Stories like these exist because college football has gotten quite serious. To some fans, it’s religion. For instance, an irate Alabama fan poisoned the famous oak trees at Auburn’s Toomer’s Corner earlier this year. If that’s religion, then first place in the nutball church poll no longer belongs to snake handlers. Some say the guy’s just a normal, intense Alabamian who went too far, which is like saying he’s a man who loves to make meth and then dump the bathtub on his neighbor’s lawn.
If you think about it, nothing in college football seems to make sense anymore. The Pac-10 now has 12 teams, as does the Big 10. The Big 12 now has 10 teams. The confusing formula has probably spilled over to normal college life too. The Freshman 15 is now the Freshman 20. Three hours credit is now worth four. And the average salary for graduates is…well, let’s not get depressing.
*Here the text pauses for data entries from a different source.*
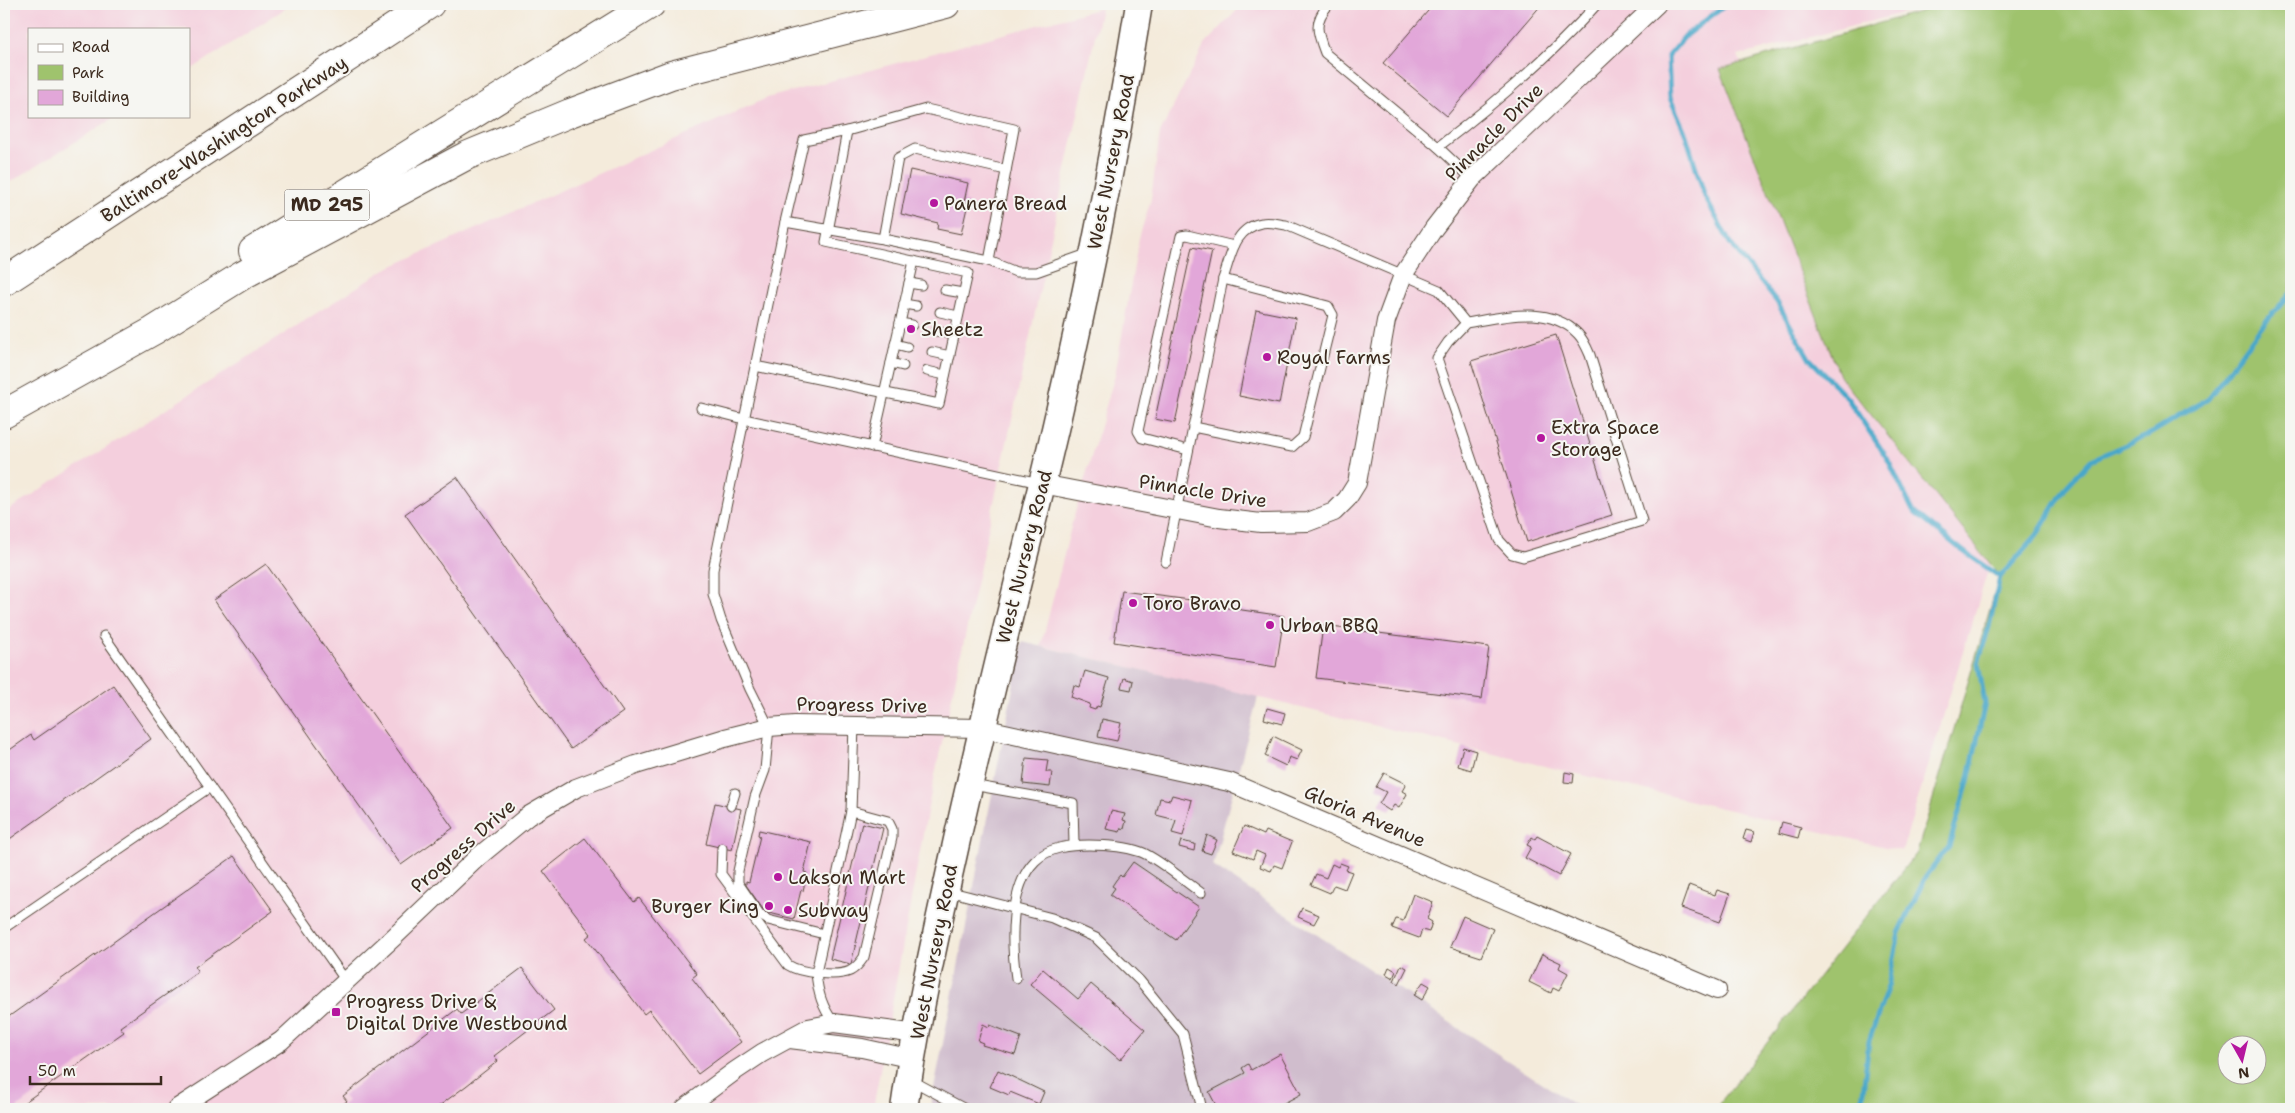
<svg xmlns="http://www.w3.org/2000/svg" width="2295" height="1113" viewBox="0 0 2295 1113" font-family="'Shantell Sans',sans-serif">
  <rect width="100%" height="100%" fill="#f6f6f2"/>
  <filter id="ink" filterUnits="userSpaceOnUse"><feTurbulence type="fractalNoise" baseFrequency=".02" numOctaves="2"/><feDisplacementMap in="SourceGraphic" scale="10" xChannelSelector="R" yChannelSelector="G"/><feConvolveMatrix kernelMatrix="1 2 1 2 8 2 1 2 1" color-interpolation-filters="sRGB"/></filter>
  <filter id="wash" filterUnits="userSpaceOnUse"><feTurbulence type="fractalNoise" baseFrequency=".0096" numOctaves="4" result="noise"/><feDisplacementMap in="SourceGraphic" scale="20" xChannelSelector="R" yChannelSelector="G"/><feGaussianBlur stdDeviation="1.12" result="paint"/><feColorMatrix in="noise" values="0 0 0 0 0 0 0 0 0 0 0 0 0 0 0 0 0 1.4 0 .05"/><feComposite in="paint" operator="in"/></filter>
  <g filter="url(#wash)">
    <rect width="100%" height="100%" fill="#f4ebdb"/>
    <g fill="#f4cfdd">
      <path d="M4,4h288l-103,67v-42h-160v87h88l-113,70z"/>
      <path d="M1243,4h694l-199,52 259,485 -95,310 -861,-205 31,-123 43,-148 24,-137 12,-39 9,-66 45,-89z"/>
      <path d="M1101,8l-173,799 -55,302h-869v-596l380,-243 383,-172z"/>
    </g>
    <path fill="#d0bdcd" d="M1022,642l236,55 -45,169 368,243h-651z"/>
    <path fill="#9fc36d" stroke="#6d7646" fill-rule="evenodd" d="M1946,4h345v1105h-576l202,-257 83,-276 -160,-200 -120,-307zM2228,1046h30v30h-30z"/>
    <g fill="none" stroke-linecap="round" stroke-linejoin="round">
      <g stroke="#4aa7c9" stroke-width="5">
        <path d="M1727,4l-41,31 -18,21 2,42 15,34 20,65 25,46 47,59 32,56 39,41 39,59 26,53 50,40 37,26"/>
        <path d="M1861,1109l8,-68 19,-55 11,-53 26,-55 24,-32 19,-64 17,-79 -7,-40 11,-36 11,-50 37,-42 29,-48 25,-27 57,-25 60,-36 52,-71 31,-35"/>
      </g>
    </g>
    <g id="blocks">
      <g fill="#e2a7d9">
        <path d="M1434,4h108l-95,112 -64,-53z"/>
        <path d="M910,170l58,13 -4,19 4,1 -7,31 -24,-5 1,-6 -37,-9z"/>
        <path d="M1192,247l20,4 -37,172 -20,-4z"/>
        <path d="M1256,310l40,8 -17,86 -40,-8z"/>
        <path d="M1556,335l56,180 -85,27 -56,-181z"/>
        <path d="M457,477l166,235 -52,37 -166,-235z"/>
        <path d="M266,564l187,264 -52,37 -187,-265z"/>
        <path d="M1122,591l99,13v3l63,9 -8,51 -162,-25z"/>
        <path d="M1323,626l166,21 -7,52 -166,-21z"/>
        <path d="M1085,671l24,7 -9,29 -3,-1 -2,4 -6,-2 1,-4 -19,-7 3,-12 6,2z"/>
        <path d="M1124,678l9,3 -2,9 -10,-2z"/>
        <path d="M113,685l38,54 -147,104v-89l27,-19 3,5z"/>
        <path d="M1267,708l18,5 -3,11 -18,-5z"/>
        <path d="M1102,719l19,4 -4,18 -19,-4z"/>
        <path d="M1273,736l29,14 -5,10 -8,-3 -3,9 -21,-10z"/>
        <path d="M1463,747l13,4 -5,19 -13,-4z"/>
        <path d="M1026,758l22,2 -2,12h6l-2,15 -27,-3z"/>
        <path d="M1565,772l9,2 -1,9 -9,-1z"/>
        <path d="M1384,773l22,11 -4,7 5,3 -8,14 -5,-3 -4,6 -11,-7 7,-12 -10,-5z"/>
        <path d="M1172,795l20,5 -9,36 -11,-3 4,-13 -20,-5 4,-17 10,2z"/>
        <path d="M715,803l26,6 -9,41 -26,-6z"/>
        <path d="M1111,811l14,3 -2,6 3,1 -2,8 -3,-1 -1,4 -14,-3z"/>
        <path d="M1782,822l19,5 -3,11 -19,-5z"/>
        <path d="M862,823l21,5 -32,136 -21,-5z"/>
        <path d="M1244,826l20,9 2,-4 26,11 -10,26 -8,-3 -3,6 -11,-4 5,-12 -9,-4 -3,8 -20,-8z"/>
        <path d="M759,830l52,12 -7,30 3,1 -4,18 -2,-1 -7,29 -29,-7 -19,-27v-4l3,1 11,-46 -2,-1z"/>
        <path d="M1746,830l8,2 -3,10 -8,-3z"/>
        <path d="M1207,835l10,5 -6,14 -9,-3z"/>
        <path d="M1537,836l34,18 -12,22 -34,-18 6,-11 -4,-2 5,-8 3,2z"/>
        <path d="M585,838l49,64 5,-4 58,76 -5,4 49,64 -43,32 -49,-64 -5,4 -53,-70 -5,-6 5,-4 -48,-63z"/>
        <path d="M1181,841l14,3 -1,7 -15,-4z"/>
        <path d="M234,856l39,55 -78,56 3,5 -78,55 4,5 -109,77h-11v-89z"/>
        <path d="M1133,862l66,45 -23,33 -66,-45 5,-7 -3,-2 4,-6 4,-5 2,2z"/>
        <path d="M1340,863l8,3 -2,4 6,2 -7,17 -11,-4 -4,8 -19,-8 5,-11 10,4 6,-14 6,3z"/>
        <path d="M1689,885l26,10 2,-5 13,4 -10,28 -39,-14z"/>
        <path d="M1413,894l20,8 -6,17 5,3 -3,10 -7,-2 -3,8 -27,-10 4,-9 7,2z"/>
        <path d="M1302,908l17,7 -5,9 -16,-7z"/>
        <path d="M1463,916l30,13 -12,28 -31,-10z"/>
        <path d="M1542,954l19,9 -2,5 9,5 -9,18 -6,-3 -2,5 -22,-11z"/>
        <path d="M1401,965l6,3 -8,16 -5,-3z"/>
        <path d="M1389,967l7,4 -3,7 -7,-4z"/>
        <path d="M522,968l32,42 -60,46 4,5 -32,25 -31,23h-98l10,-8 -4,-5 114,-87 4,5z"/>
        <path d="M1043,969l35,30 13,-15 54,46 -25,30 -90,-76z"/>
        <path d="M1423,982l7,4 -8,14 -8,-5z"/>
        <path d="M983,1024l6,3 1,-2 31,12 -6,18 -33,-10 1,-2 -5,-2z"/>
        <path d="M1280,1054l21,40 -28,15h-55l-9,-17 36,-19 -3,-5 6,-4 3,6z"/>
        <path d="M998,1070l46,22 -5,12 -29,-12 -1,3 -19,-8z"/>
      </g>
    </g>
  </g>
  <g filter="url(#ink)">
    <use href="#blocks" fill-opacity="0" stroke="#57473a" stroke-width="1"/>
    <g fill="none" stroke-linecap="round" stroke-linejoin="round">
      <defs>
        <g id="lane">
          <path d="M1329,4c-16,18 -12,28 -4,49l113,94"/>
          <path d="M4,81v30"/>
          <path d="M847,131l79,-22 88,20 -25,132"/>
          <path d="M1472,179l-34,-32c56,-43 112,-90 159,-143"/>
          <path d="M785,222l98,17 106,22 27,11h20l54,-19"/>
          <path d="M883,239l15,-81 17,-9 91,21"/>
          <path d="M909,283l12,2"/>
          <path d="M945,290l18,3"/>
          <path d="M904,304l12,2"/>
          <path d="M940,312l18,4"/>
          <path d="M900,323l12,2"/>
          <path d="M936,331l18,4"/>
          <path d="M895,344l12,3"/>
          <path d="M932,352l18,4"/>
          <path d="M891,363l12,3"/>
          <path d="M755,366l184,38 29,-131 -142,-31 21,-111 -43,9 -19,82 -72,348v24l8,26 29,69 19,38 -4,43 -10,27 -17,74v12l22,32 8,5 56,14"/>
          <path d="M927,371l18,4"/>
          <path d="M701,408l43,11 296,64"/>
          <path d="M1193,427l99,20 11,-10 30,-122 -5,-9 -105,-27"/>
          <path d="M872,447l42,-186"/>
          <path d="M1188,450l-46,-12 -4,-7 43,-195 6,-1 47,11"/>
          <path d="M1166,562l57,-283c8,-23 11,-51 39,-56 7,-2 16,1 24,2l153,65 27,33c37,-6 82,-19 112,11 5,5 9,14 12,21l52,166 -119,36 -11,-3 -13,-14 -62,-182 11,-16 18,-19"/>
          <path d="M104,636l242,345"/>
          <path d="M972,785l101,18 1,42"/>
          <path d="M731,806l4,-13"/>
          <path d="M722,848l-1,26 67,91c12,8 49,12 62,6 6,-3 10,-8 14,-14l28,-119v-9l-4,-8 -37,-10"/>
          <path d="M948,891l104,27 44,20 44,43 43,53 19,75"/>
          <path d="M4,928l206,-141"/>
          <path d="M1016,978c-5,-34 -7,-91 19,-117 14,-14 35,-16 54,-16 18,0 35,1 52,7 16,6 45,30 60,41"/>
          <path d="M834,1023c-12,-16 -16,-30 -18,-50l35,-162 3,-85"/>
          <path d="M911,1080l54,29"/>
        </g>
        <g id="street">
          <path d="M1042,484l177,34 42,5 47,-1 26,-10 13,-13 10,-16 29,-162 17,-46 31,-47 38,-49 185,-175"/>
          <path d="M790,1039l72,9 51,11"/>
          <path d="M176,1109l105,-68 113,-104 84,-80 50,-41 48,-28 60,-23 89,-27 44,-11 26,-2 187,3 247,54 488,208"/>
          <path d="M684,1109l51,-38 27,-18 46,-25 26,-5 83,11"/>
        </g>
        <path id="secondary" d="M904,1109c12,-86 31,-171 50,-256 27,-122 57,-244 87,-365 39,-160 72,-322 98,-484"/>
        <g id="highway">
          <path d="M253,251l398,-247"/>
          <path d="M4,282l426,-278"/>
          <path d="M4,414l149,-83 90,-56 223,-119 104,-43 101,-38 275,-71"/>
        </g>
      </defs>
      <use href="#lane" stroke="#57473a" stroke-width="11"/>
      <use href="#street" stroke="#57473a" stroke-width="20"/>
      <use href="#secondary" stroke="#57473a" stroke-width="29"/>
      <use href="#highway" stroke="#57473a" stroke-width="30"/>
      <use href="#lane" stroke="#fff" stroke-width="9"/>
      <use href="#street" stroke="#fff" stroke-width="18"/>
      <use href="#secondary" stroke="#fff" stroke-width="26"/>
      <use href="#highway" stroke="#fff" stroke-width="28"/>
    </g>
  </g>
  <g fill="#b5179e" stroke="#f6f6f2" stroke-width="2">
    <circle cx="934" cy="203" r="5"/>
    <circle cx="911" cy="329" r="5"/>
    <circle cx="1267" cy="357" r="5"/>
    <circle cx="1541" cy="438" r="5"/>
    <circle cx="1133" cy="603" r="5"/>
    <circle cx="1270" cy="625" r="5"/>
    <circle cx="778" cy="877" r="5"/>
    <circle cx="769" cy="906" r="5"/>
    <circle cx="788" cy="910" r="5"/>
    <rect x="331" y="1007" width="10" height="10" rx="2.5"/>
  </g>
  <g text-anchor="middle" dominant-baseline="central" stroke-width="4" stroke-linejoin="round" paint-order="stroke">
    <rect fill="#f6f6f2" stroke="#73675e" stroke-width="1" x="284.5" y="189.5" width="85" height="31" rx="4"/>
    <g font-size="18" font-weight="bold" fill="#3b2a1e">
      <text x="327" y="205">MD 295</text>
    </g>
    <g font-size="19" fill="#3b2a1e" stroke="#f6f6f2">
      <text transform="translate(1494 132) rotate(-45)">Pinnacle Drive</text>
      <text transform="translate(224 139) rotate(-33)">Baltimore-Washington Parkway</text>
      <text transform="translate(1111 162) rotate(-79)">West Nursery Road</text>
      <text transform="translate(1203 491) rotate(9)">Pinnacle Drive</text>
      <text transform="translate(1024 557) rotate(-76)">West Nursery Road</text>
      <text transform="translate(862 705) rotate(1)">Progress Drive</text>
      <text transform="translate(1365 816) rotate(23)">Gloria Avenue</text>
      <text transform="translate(463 846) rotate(-41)">Progress Drive</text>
      <text transform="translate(934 952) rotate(-79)">West Nursery Road</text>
    </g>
    <g font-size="19" fill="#3b2a1e" stroke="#f6f6f2" text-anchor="start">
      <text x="944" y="203">Panera Bread</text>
      <text x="921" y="329">Sheetz</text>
      <text x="1277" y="357">Royal Farms</text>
      <text x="1551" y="427">Extra Space<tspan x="1551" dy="22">Storage</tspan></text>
      <text x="1143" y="603">Toro Bravo</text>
      <text x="1280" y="625">Urban BBQ</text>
      <text x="788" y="877">Lakson Mart</text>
      <text x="759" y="906" text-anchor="end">Burger King</text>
      <text x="798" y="910">Subway</text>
      <text x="346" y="1001">Progress Drive &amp;<tspan x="346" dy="22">Digital Drive Westbound</tspan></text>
    </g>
  </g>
  <rect width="2295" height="1113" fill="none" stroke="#f6f6f2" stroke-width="20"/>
  <rect x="28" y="28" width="162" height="90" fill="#f6f6f2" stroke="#aba49d"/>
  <rect x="38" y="44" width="25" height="8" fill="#ffffff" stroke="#aba49d"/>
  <text x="72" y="52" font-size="15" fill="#3b2a1e">Road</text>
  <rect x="38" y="65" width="25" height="15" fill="#9fc36d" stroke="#aba49d"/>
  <text x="72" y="78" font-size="15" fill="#3b2a1e">Park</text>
  <rect x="38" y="90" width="25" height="15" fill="#e2a7d9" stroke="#aba49d"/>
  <text x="72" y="102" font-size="15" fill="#3b2a1e">Building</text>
  <g transform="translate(2242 1060) rotate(172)"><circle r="24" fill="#f6f6f2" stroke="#aba49d"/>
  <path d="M0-4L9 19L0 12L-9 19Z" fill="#b5179e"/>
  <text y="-8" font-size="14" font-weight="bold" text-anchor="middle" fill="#3b2a1e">N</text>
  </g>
  <path d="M30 1076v8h131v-8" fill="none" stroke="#3b2a1e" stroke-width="2.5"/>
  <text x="38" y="1076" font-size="15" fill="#3b2a1e" stroke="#f6f6f2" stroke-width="4" paint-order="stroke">50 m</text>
</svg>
Furthermore, Louisiana Tech is now in the Western Athletic Conference, and TCU in Fort Worth is now in the Mountain West Conference. The last time Louisiana was considered the West, it was on Napoleon’s Clearance Rack. And if you ever think you see a mountain in Fort Worth, you should seriously stop licking horned frogs.
All of it is enough to give me a headache the size of the Florida/Furman point spread.
Thankfully, it’s not all bad. To be sure, there are some wonderful and notable things about college football. For example…
Joe Paterno is still coaching, a feat predicted only by his very first team, the Mayans.
Alabama fans helped Auburn in trying to save their trees, and Auburn fans helped Bama fans affected by this spring’s tornadoes. Sportsmanship like that seems to be more rare than Nick Saban staying in one city for more than 3 years.
Notre Dame is allowing star receiver Michael Floyd to play after his third DUI, putting that “forgiveness” doctrine into serious practice. Three DUIs, Michael? Here’s a hint: don’t run your straight-line sobriety test like a post pattern. Moron.
Ole Miss changed its live mascot from the old Johnny Rebel to the less offensive Black Bear. It’s a move that causes many to ask…why not just the Bears? Are black bears indigenous to Mississippi, or is the school simply overcompensating? If Irish-Americans ever asked Notre Dame to change their mascot, maybe we’d see the sport’s first ever Ginger Bears.
The Georgia/Florida game will no longer carry the name “World’s Largest Outdoor Cocktail Party”, probably after getting a cease and desist letter from Charlie Sheen’s liver. That doesn’t make sense, I admit, since his liver is not outdoors. But just wait.
Traditional rivalry game trophies include the Apple Cup, the Old Oaken Bucket, the Golden Egg, and Paul Bunyan’s axe. It’s nice to see schools save money on prizes by raiding the walls at Cracker Barrel. By the end of the year, Army and Navy may play for a triangle peg game and a big rocking chair.
It’s too early to predict anything, of course. We do know there won’t be a playoff, so someone’s sure to go home angry at the end of the season once again. Fans won’t see a playoff anytime soon…unless we persuade the decision makers with nice cash incentives. Smart money says that Auburn, Ohio State, and Miami know a few guys who can make that happen. Let the games begin!